[[ Information supplied open ]]

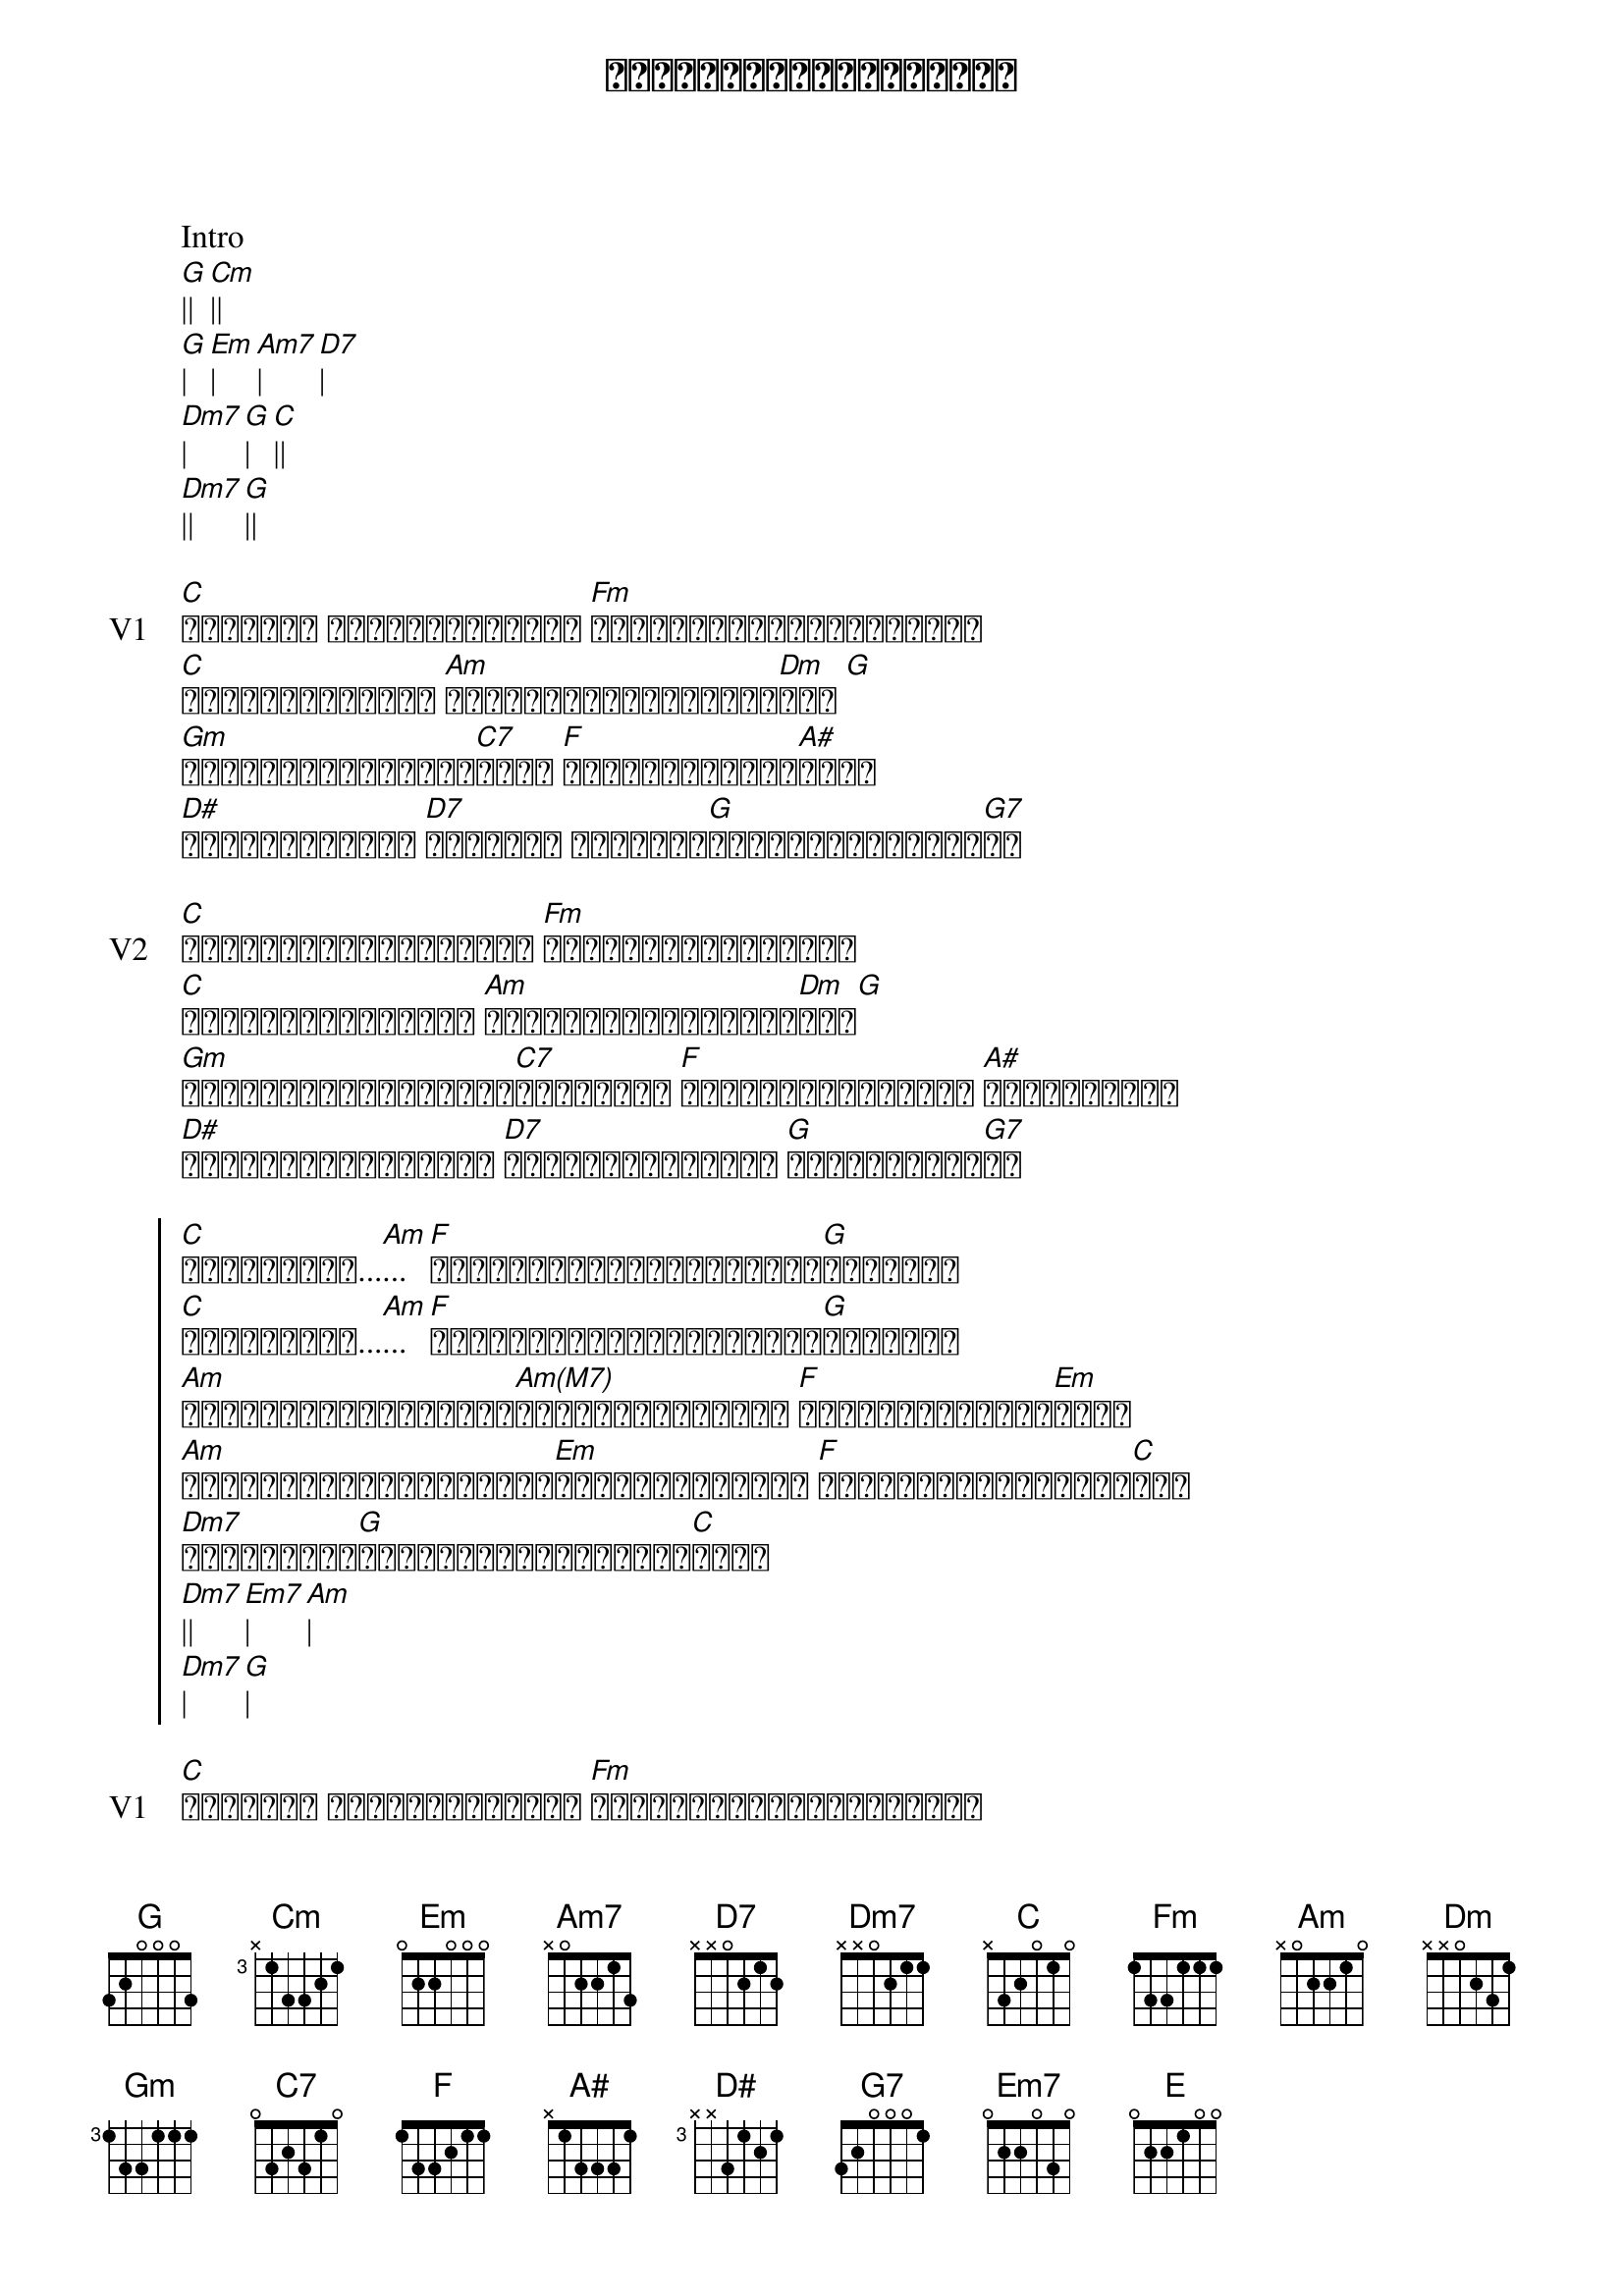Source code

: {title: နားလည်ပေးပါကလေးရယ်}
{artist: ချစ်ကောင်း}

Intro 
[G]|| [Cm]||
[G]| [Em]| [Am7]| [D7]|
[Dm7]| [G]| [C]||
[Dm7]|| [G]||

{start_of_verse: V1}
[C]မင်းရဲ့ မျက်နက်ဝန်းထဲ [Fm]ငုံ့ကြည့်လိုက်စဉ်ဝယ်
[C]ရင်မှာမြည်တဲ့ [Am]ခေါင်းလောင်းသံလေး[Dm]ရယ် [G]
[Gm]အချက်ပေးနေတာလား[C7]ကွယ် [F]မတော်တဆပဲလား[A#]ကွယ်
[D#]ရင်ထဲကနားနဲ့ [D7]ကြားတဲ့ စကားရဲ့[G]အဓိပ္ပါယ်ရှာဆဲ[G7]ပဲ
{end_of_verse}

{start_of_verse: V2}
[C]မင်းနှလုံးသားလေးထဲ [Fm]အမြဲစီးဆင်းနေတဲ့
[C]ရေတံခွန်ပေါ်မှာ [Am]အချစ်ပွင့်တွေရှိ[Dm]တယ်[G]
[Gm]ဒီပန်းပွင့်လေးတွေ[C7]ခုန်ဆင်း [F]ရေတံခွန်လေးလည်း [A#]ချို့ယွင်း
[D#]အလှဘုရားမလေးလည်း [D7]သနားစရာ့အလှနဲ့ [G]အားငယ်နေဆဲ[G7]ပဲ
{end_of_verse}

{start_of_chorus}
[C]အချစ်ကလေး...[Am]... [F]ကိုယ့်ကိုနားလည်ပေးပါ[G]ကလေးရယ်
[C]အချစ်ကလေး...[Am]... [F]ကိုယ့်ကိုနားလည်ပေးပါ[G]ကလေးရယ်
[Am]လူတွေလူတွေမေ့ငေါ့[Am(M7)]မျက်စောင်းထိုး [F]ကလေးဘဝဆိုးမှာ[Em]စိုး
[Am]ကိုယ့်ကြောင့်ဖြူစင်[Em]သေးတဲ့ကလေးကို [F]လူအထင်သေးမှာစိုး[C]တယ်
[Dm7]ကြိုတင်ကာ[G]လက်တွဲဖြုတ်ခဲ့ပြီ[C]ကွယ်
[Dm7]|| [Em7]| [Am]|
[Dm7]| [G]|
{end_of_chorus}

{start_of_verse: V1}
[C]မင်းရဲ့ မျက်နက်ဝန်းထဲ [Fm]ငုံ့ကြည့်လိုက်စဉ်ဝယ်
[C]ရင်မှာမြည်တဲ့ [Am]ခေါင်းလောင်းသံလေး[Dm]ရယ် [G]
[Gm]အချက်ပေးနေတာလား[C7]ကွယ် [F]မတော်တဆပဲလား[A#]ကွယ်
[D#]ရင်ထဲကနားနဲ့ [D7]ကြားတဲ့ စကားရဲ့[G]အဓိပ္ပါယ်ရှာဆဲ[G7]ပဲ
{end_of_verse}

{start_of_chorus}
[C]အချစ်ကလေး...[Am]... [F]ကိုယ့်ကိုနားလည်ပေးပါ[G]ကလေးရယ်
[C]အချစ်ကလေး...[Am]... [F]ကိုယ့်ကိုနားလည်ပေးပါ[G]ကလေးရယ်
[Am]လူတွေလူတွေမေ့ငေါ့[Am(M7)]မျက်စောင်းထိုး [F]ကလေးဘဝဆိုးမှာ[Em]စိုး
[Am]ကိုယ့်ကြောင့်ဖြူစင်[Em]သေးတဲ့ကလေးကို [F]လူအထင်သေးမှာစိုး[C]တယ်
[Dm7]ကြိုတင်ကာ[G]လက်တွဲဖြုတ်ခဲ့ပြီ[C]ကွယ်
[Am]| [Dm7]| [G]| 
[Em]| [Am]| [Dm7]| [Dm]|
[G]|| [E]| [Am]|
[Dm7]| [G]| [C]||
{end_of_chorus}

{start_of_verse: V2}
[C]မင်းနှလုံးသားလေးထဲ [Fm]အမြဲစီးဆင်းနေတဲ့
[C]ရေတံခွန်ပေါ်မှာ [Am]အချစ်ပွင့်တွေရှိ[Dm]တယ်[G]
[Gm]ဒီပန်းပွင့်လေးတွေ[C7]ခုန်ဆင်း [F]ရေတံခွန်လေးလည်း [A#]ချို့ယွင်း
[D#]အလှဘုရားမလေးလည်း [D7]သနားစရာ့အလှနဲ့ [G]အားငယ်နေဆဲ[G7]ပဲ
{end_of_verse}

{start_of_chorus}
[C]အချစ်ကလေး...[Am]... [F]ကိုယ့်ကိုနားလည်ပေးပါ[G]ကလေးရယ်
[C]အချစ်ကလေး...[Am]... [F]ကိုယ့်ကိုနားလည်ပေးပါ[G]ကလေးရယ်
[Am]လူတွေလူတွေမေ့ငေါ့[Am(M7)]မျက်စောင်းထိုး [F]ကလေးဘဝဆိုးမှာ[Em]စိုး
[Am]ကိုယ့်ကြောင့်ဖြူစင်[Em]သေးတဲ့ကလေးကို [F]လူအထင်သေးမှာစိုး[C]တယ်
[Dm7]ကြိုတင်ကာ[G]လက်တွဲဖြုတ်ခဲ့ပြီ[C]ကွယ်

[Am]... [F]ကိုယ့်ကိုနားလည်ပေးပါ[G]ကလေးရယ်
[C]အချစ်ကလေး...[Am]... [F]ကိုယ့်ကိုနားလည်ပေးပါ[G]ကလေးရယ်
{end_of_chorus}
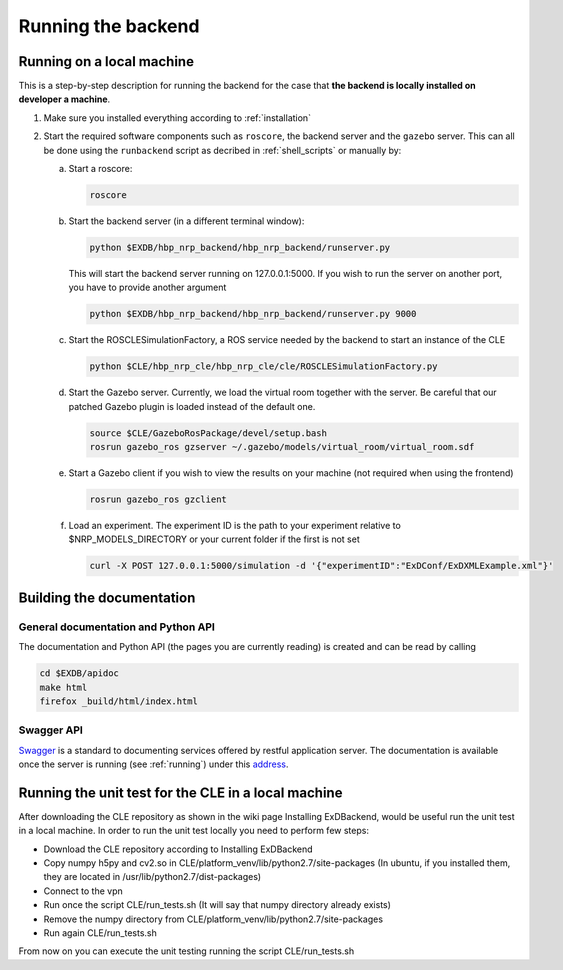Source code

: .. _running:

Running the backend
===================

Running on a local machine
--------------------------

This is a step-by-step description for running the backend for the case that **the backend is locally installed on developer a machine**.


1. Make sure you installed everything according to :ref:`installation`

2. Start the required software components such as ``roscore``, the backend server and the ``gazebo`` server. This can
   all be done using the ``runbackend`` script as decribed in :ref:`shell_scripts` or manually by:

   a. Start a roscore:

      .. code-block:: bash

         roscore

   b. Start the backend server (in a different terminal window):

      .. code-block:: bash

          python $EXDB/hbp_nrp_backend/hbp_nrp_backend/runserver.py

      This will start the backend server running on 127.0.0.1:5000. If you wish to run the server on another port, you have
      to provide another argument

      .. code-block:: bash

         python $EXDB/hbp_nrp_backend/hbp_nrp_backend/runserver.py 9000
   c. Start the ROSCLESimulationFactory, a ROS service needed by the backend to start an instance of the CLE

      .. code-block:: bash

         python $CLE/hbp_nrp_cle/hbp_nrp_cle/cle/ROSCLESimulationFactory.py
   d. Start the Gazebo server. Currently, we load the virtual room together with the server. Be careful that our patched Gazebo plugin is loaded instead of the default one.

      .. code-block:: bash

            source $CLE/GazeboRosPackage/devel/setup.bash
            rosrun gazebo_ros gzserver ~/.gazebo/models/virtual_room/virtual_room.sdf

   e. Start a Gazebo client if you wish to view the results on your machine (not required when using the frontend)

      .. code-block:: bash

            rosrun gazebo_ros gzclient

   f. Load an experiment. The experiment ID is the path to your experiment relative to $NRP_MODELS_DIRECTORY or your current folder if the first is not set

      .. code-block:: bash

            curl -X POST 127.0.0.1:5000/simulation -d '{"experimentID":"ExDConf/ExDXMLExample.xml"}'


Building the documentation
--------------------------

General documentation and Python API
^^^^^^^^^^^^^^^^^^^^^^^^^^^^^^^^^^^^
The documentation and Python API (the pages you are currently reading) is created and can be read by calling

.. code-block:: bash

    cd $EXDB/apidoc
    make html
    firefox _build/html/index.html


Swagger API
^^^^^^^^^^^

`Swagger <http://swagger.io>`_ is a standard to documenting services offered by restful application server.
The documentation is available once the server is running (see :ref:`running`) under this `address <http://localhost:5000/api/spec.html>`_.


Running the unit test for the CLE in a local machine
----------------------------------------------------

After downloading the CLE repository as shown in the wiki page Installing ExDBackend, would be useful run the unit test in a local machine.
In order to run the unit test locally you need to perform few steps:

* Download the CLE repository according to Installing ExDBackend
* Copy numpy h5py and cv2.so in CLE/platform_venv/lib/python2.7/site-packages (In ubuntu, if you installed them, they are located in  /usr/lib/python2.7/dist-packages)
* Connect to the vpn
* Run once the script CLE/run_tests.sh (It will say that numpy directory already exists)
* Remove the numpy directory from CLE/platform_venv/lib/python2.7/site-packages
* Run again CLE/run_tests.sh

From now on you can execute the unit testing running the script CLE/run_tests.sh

[[ Information supplied closed ]]

- What you will do
Exactly as written, repeat the lines of the material above from the first through the line holding "[Dm7]|| [Em7]| [Am]|", with both ends in the copy and no pictures.

- Expected answer
Source code

: {title: နားလည်ပေးပါကလေးရယ်}
{artist: ချစ်ကောင်း}

Intro 
[G]|| [Cm]||
[G]| [Em]| [Am7]| [D7]|
[Dm7]| [G]| [C]||
[Dm7]|| [G]||

{start_of_verse: V1}
[C]မင်းရဲ့ မျက်နက်ဝန်းထဲ [Fm]ငုံ့ကြည့်လိုက်စဉ်ဝယ်
[C]ရင်မှာမြည်တဲ့ [Am]ခေါင်းလောင်းသံလေး[Dm]ရယ် [G]
[Gm]အချက်ပေးနေတာလား[C7]ကွယ် [F]မတော်တဆပဲလား[A#]ကွယ်
[D#]ရင်ထဲကနားနဲ့ [D7]ကြားတဲ့ စကားရဲ့[G]အဓိပ္ပါယ်ရှာဆဲ[G7]ပဲ
{end_of_verse}

{start_of_verse: V2}
[C]မင်းနှလုံးသားလေးထဲ [Fm]အမြဲစီးဆင်းနေတဲ့
[C]ရေတံခွန်ပေါ်မှာ [Am]အချစ်ပွင့်တွေရှိ[Dm]တယ်[G]
[Gm]ဒီပန်းပွင့်လေးတွေ[C7]ခုန်ဆင်း [F]ရေတံခွန်လေးလည်း [A#]ချို့ယွင်း
[D#]အလှဘုရားမလေးလည်း [D7]သနားစရာ့အလှနဲ့ [G]အားငယ်နေဆဲ[G7]ပဲ
{end_of_verse}

{start_of_chorus}
[C]အချစ်ကလေး...[Am]... [F]ကိုယ့်ကိုနားလည်ပေးပါ[G]ကလေးရယ်
[C]အချစ်ကလေး...[Am]... [F]ကိုယ့်ကိုနားလည်ပေးပါ[G]ကလေးရယ်
[Am]လူတွေလူတွေမေ့ငေါ့[Am(M7)]မျက်စောင်းထိုး [F]ကလေးဘဝဆိုးမှာ[Em]စိုး
[Am]ကိုယ့်ကြောင့်ဖြူစင်[Em]သေးတဲ့ကလေးကို [F]လူအထင်သေးမှာစိုး[C]တယ်
[Dm7]ကြိုတင်ကာ[G]လက်တွဲဖြုတ်ခဲ့ပြီ[C]ကွယ်
[Dm7]|| [Em7]| [Am]|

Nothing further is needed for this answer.